== WHAT THE TASK ASKS ==
Retype the material word for word, starting at the line that contains "00:00-02:00" and ending at the line that contains "What are all", including both of those lines. Leave out any pictures.

== PROVIDED INFORMATION ==

=== Section Start ===

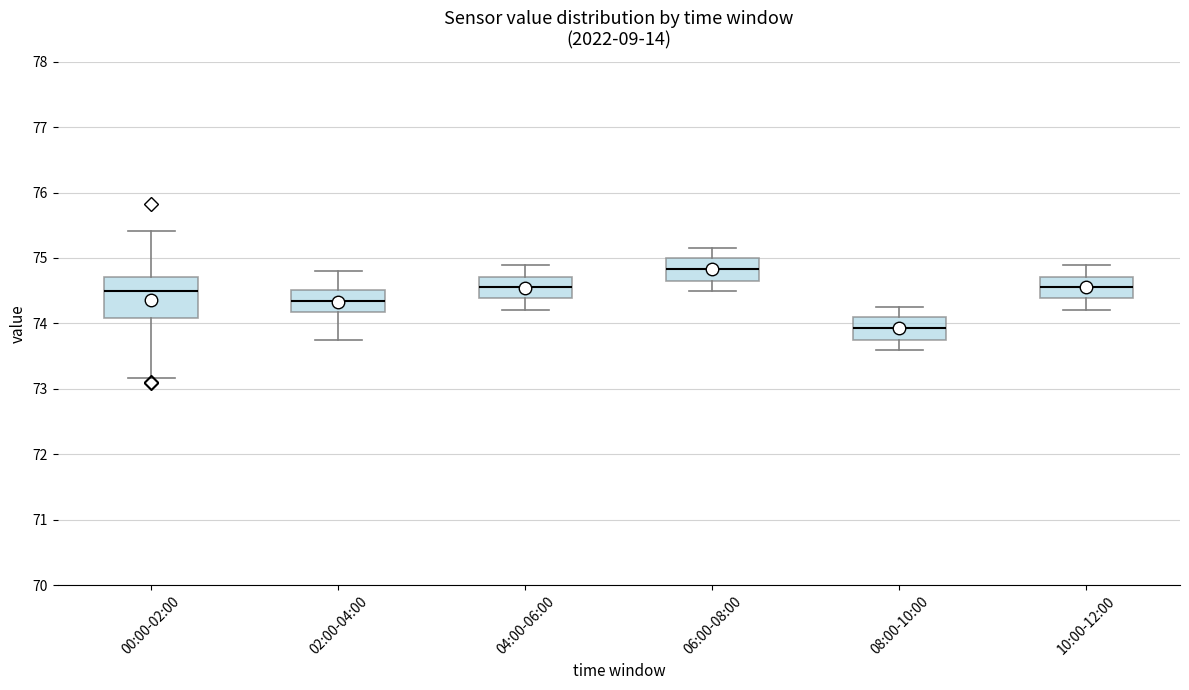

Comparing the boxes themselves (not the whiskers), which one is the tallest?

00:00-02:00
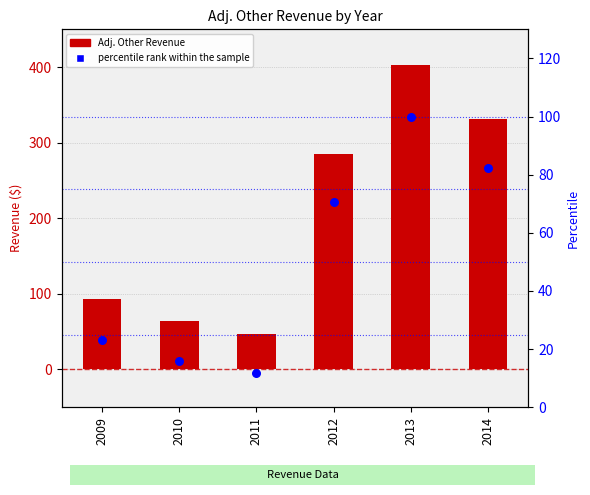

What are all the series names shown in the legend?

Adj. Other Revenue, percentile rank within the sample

=== Section End ===
=== Section Start ===

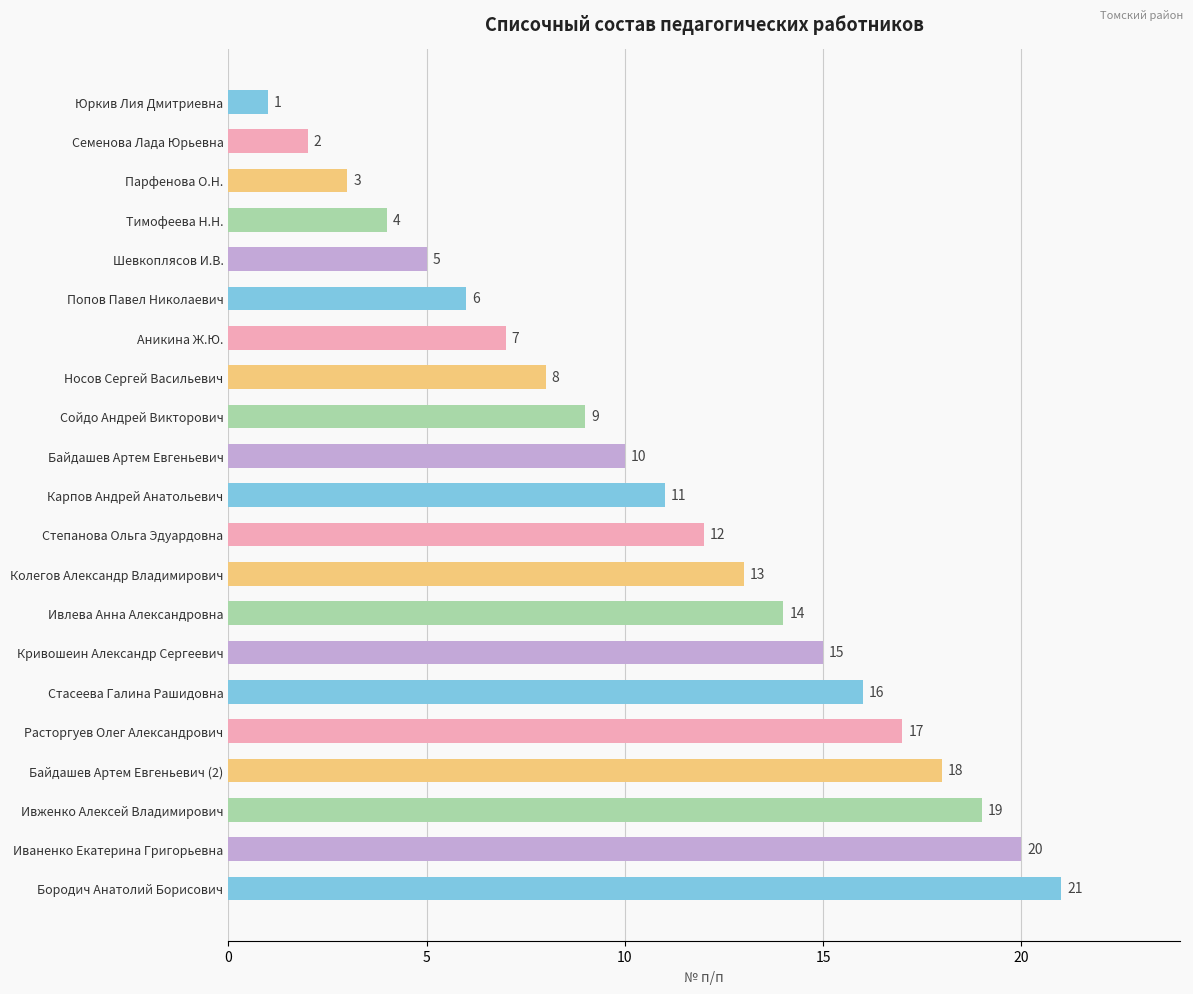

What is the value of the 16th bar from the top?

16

=== Section End ===

== YOUR SOLUTION ==
00:00-02:00

What are all the series names shown in the legend?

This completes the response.